_Objetivo declarado A_
Verifique se cada afirmação abaixo está de acordo com o trecho do documento: (i) Tarso Genro considerou excelente o discurso de Lula; (ii) Tarso disse que não seriam necessários novos pronunciamentos; (iii) Berzoini anunciou que as dívidas de caixa dois serão pagas. Para cada uma, responda sim ou não e cite literalmente as palavras do trecho que decidem a resposta.
_Objetivo declarado B_
Reescreva em forma de lista o parágrafo do trecho do documento que começa com "RIO e SÃO PAULO", mantendo seus fatos principais.
_Objetivo declarado C_
Por favor, reproduza uma parte do trecho do documento trocando "sociedade" por "população": comece nas palavras "Título: Para Tarso, pronunciamento" e pare depois de "deverão ser feitos.".

Título: Para Tarso, pronunciamento foi insuficiente
Autor: Toni Marques e Ricardo Galhardo
Fonte: O Globo, 13/08/2005, O País, p. 8

Berzoini anuncia rescisão do contrato do partido com Duda Mendonça e diz que dívidas de caixa dois não serão pagas

RIO e SÃO PAULO. O presidente do PT, Tarso Genro, disse que o pronunciamento do presidente Luiz Inácio Lula da Silva foi insuficente para encerrar o debate sobre a crise. Mesmo afirmando que o discurso de lula foi excelente, Tarso disse que ele é o início de um diálogo com a sociedade e deverá ser respaldado por ações do governo. Afirmou ainda que mais pronunciamentos deverão ser feitos.

[Itens retirados de uma coleção]
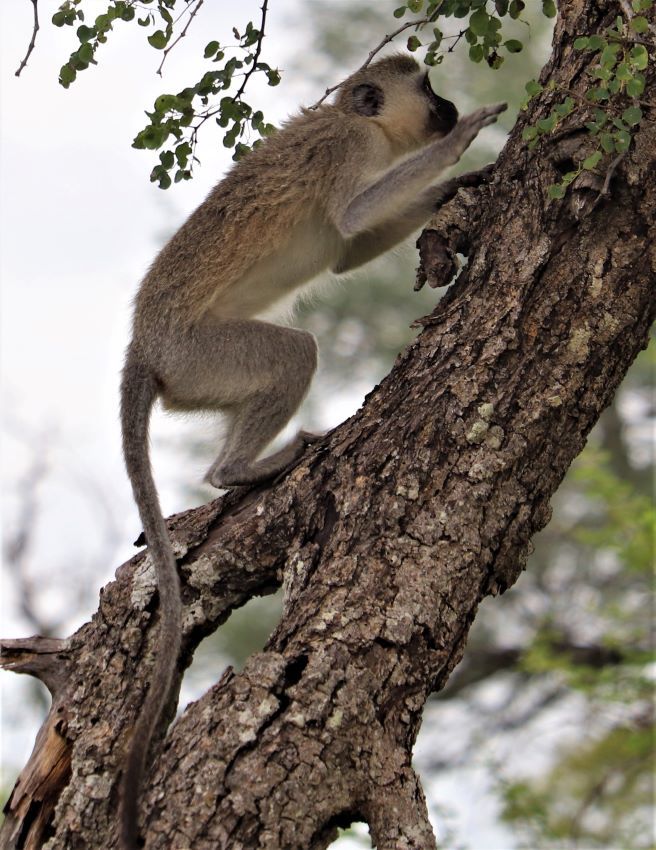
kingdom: Animalia
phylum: Chordata
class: Mammalia
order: Primates
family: Cercopithecidae
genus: Chlorocebus
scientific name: Chlorocebus pygerythrus
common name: Vervet monkey
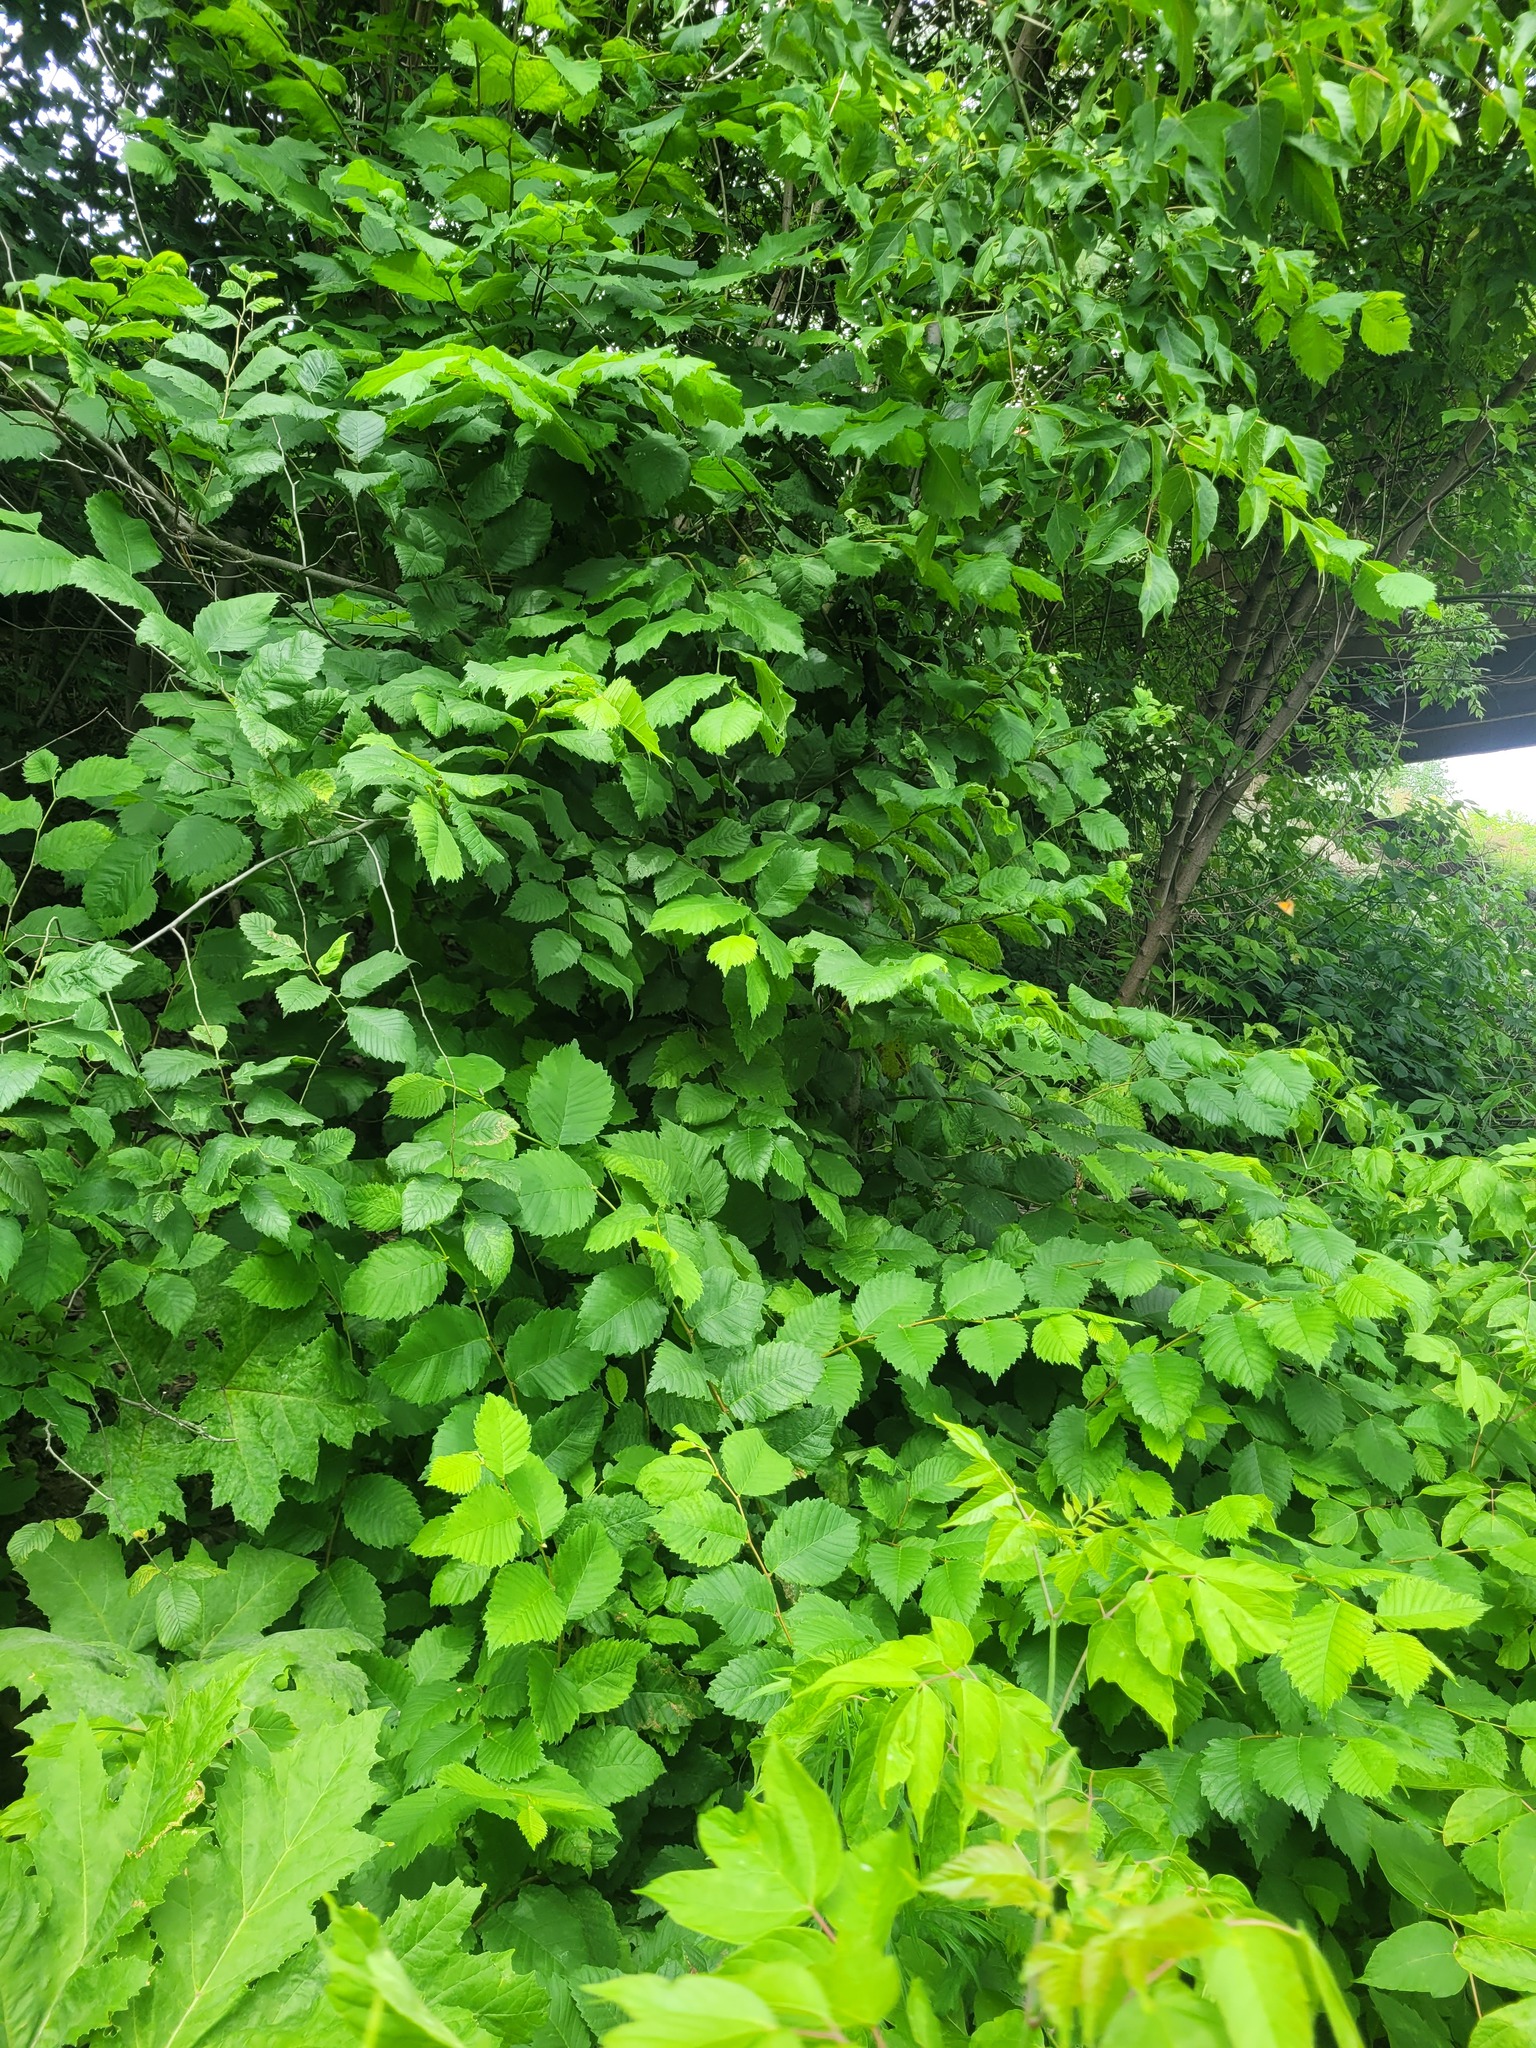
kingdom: Plantae
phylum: Tracheophyta
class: Magnoliopsida
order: Rosales
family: Ulmaceae
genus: Ulmus
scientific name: Ulmus laevis
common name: European white-elm
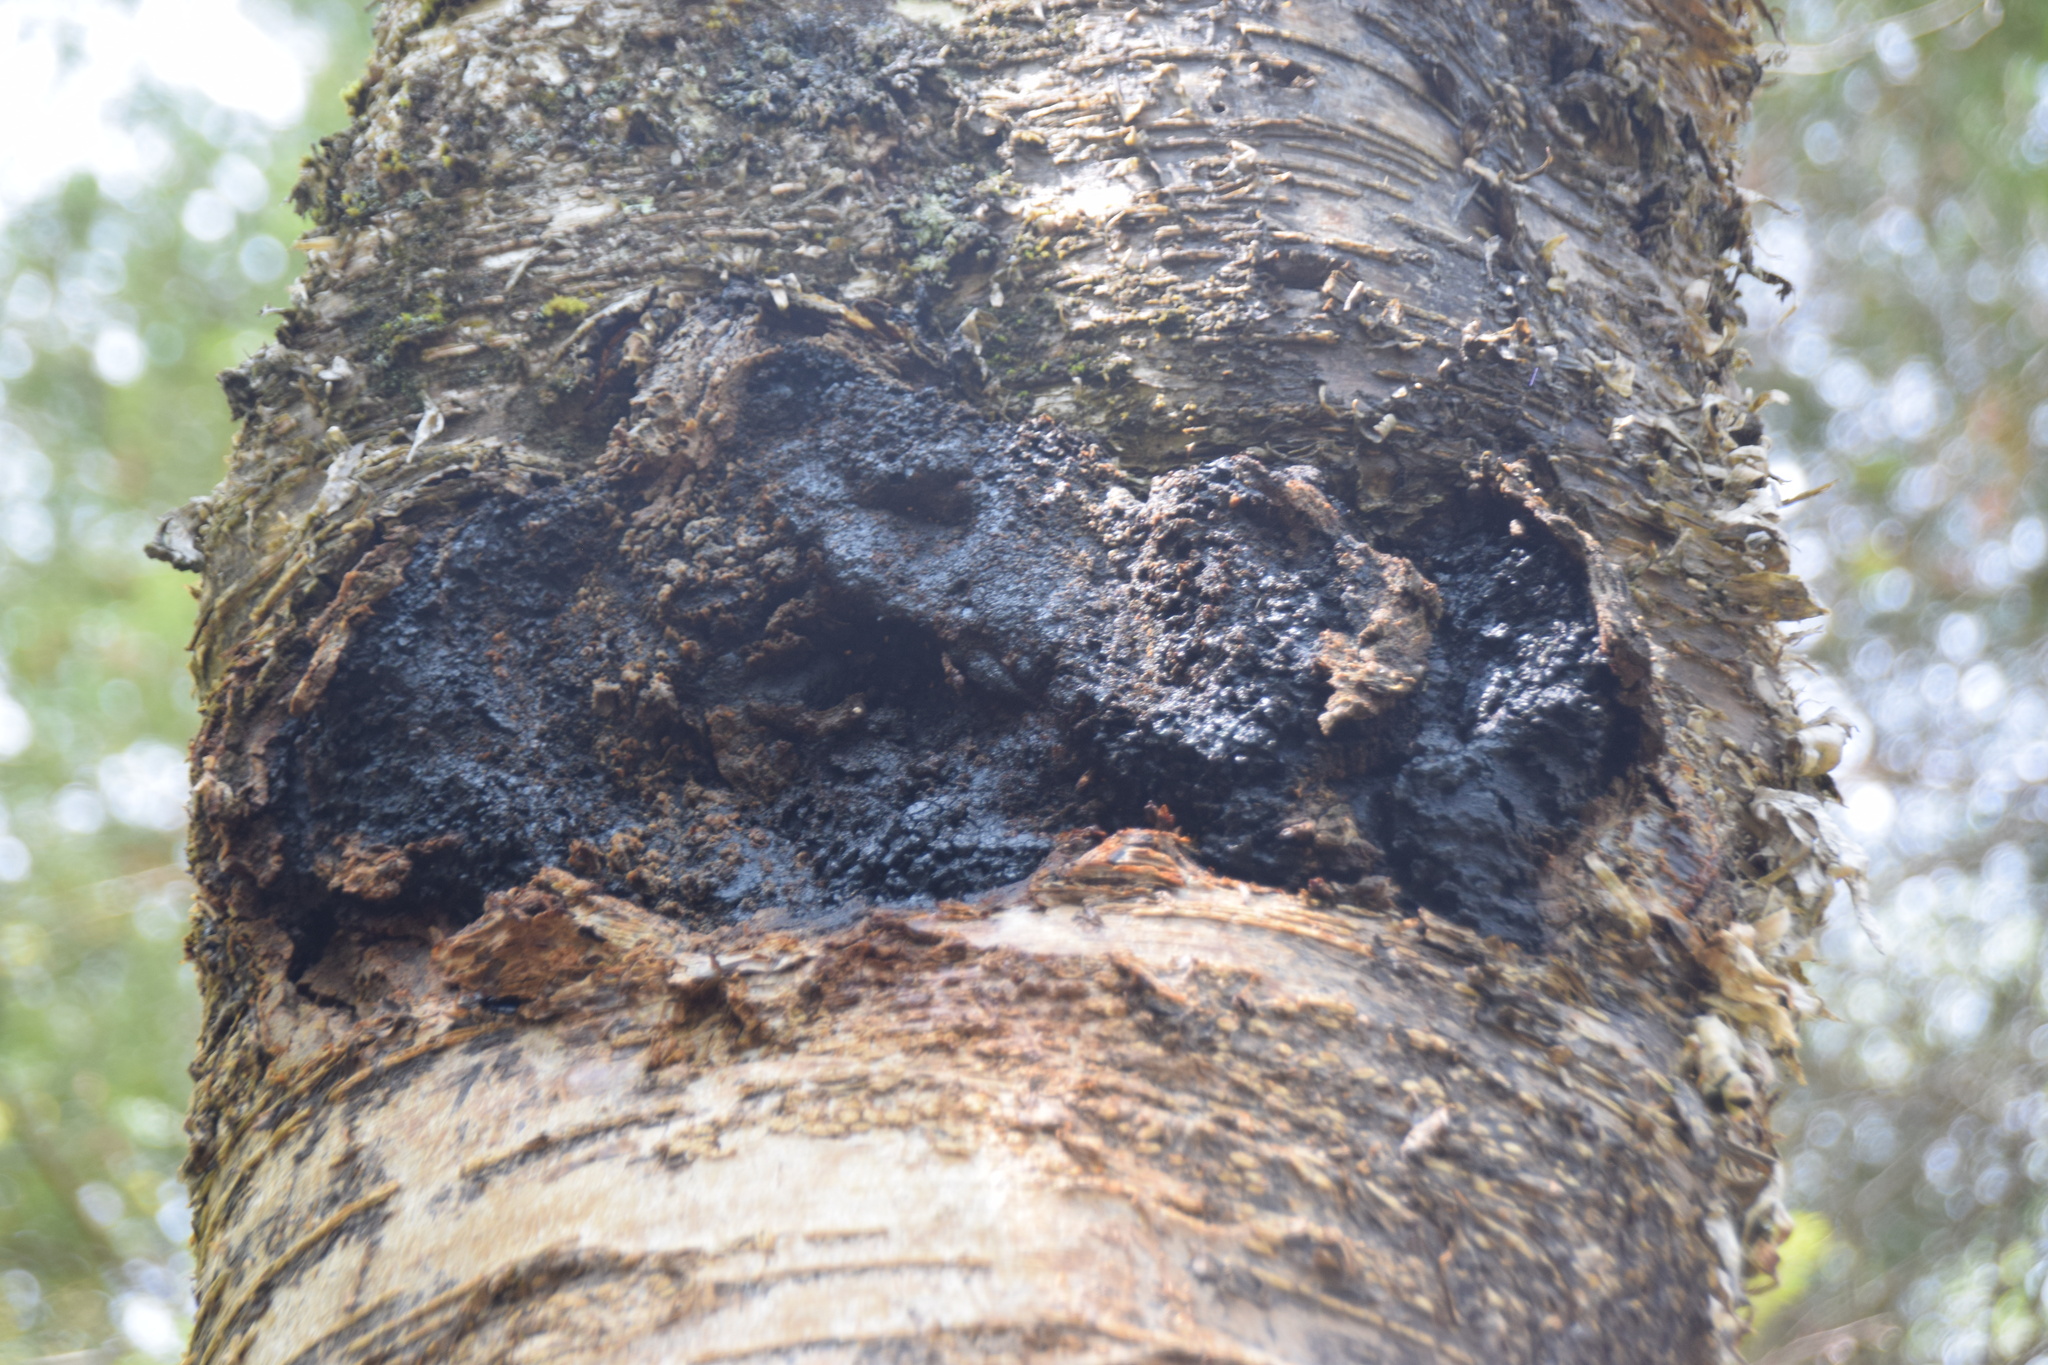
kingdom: Fungi
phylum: Basidiomycota
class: Agaricomycetes
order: Hymenochaetales
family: Hymenochaetaceae
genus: Inonotus
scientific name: Inonotus obliquus
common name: Chaga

_Solução escrita A_
(i) Sim: "Mesmo afirmando que o discurso de lula foi excelente"
(ii) Não: "Afirmou ainda que mais pronunciamentos deverão ser feitos."
(iii) Não: "diz que dívidas de caixa dois não serão pagas"

_Solução escrita B_
- Tarso Genro, presidente do PT, considerou o pronunciamento do presidente Luiz Inácio Lula da Silva insuficiente para encerrar o debate sobre a crise.
- Apesar de achar o discurso excelente, Tarso o viu como o início de um diálogo com a sociedade, que deverá ser respaldado por ações do governo.
- Tarso afirmou que mais pronunciamentos deverão ser feitos.

_Solução escrita C_
Título: Para Tarso, pronunciamento foi insuficiente
Autor: Toni Marques e Ricardo Galhardo
Fonte: O Globo, 13/08/2005, O País, p. 8

Berzoini anuncia rescisão do contrato do partido com Duda Mendonça e diz que dívidas de caixa dois não serão pagas

RIO e SÃO PAULO. O presidente do PT, Tarso Genro, disse que o pronunciamento do presidente Luiz Inácio Lula da Silva foi insuficente para encerrar o debate sobre a crise. Mesmo afirmando que o discurso de lula foi excelente, Tarso disse que ele é o início de um diálogo com a população e deverá ser respaldado por ações do governo. Afirmou ainda que mais pronunciamentos deverão ser feitos.